Germany’s annual inflation rate eased to 6.1 percent, down from 7.2 percent in April, the federal statistics office Destatis said in preliminary figures.
Analysts surveyed by FactSet had expected a May reading of 6.4 percent, meaning that cost of living in Germany went up again, but by a little less than originally expected.
The drop was partly down to the comparison with May 2022, when energy prices soared in the wake of Russia’s invasion of Ukraine.
Energy prices have come down from their peaks in recent months, helped by government relief measures to cushion the impact on consumers and businesses.
Food prices, however, continued to show “above average growth” in May compared with a year earlier, Destatis said. While inflation has seen increases of nearly ten percent some months since the invasion, the prices for key food items, such as meat, eggs, or butter – have gone up by much more.
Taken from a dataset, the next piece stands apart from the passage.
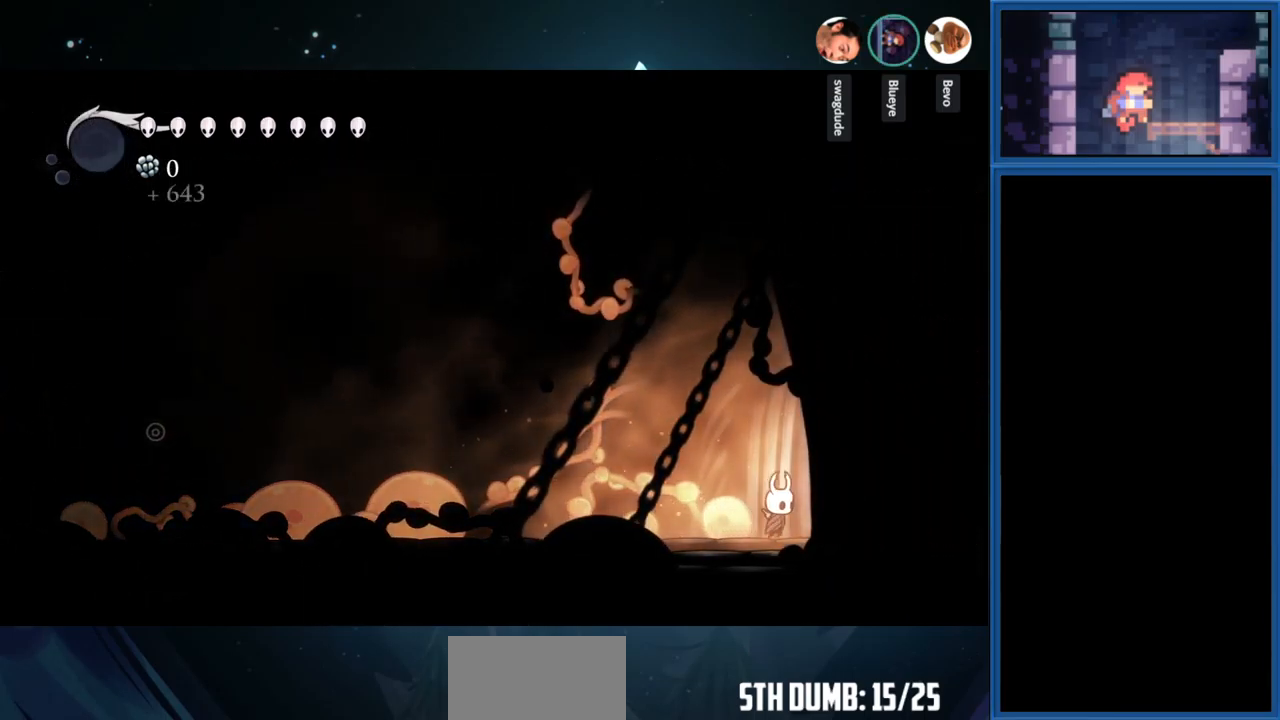
{"buttons": ["DPAD_RIGHT"], "right_stick": "center", "events": []}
Increases for these goods have broken 20 percent in many cases.
Prices in the service sector also cooled this month, “probably due in part to the introduction of the Germany ticket”, Destatis said, referring to the new public transport card allowing unlimited travel across Germany for 49 euros a month.
“The significant drop in the German inflation rate” brings “some relief”, said KfW chief economist Fritzi Koehler-Geib.
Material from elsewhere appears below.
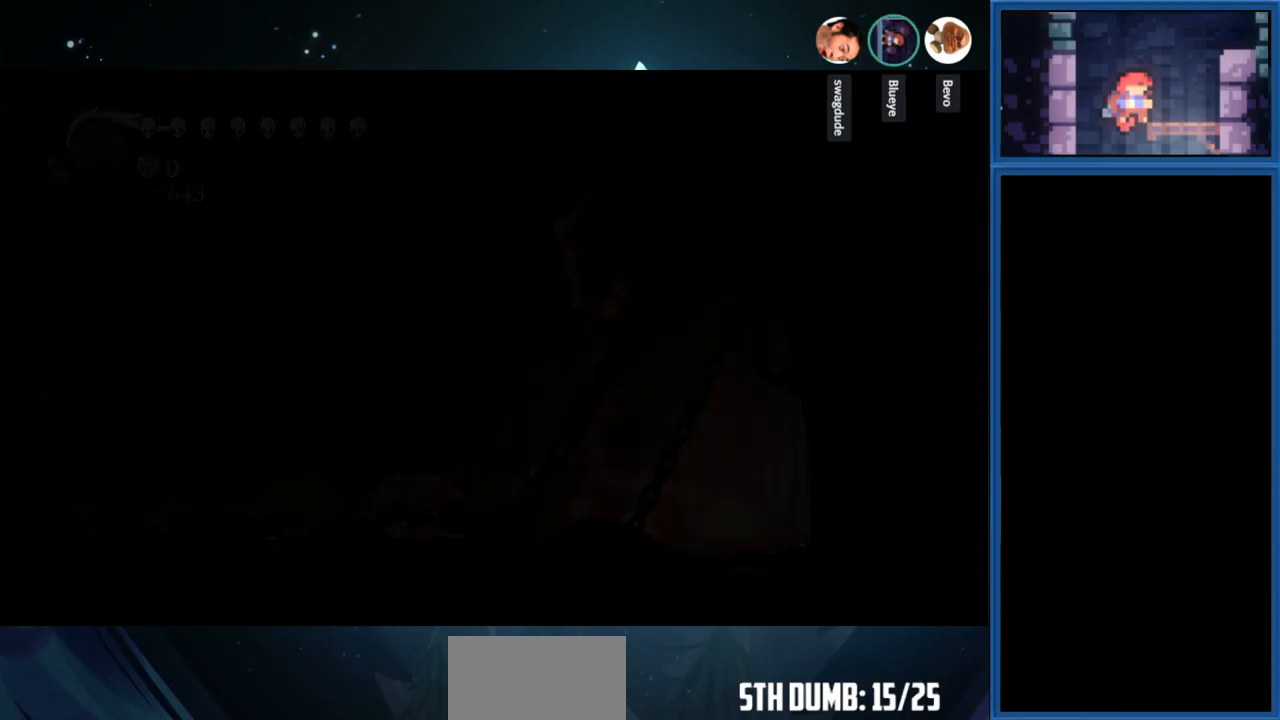
{"buttons": ["DPAD_RIGHT"], "right_stick": "center", "events": []}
“But there is still a long way to go,” she said, before inflation reaches the European Central Bank’s two-percent target.
The ECB has hiked interest rates by an unprecedented 3.75 percentage points since last July in an attempt to bring down rapidly rising consumer prices.
ECB vice-president Luis de Guindos earlier on Wednesday welcomed “positive” inflation data out of key eurozone economies recently, but he too warned that the battle against high prices was not over.
“The data that we have received yesterday and today is positive, it’s a decline in headline inflation,” de Guindos told reporters.
“But I would not say that the victory is there,” he said.
“We are on a correct trajectory and we have to look very carefully at the evolution of core inflation” which excludes volatile food and energy prices, he added.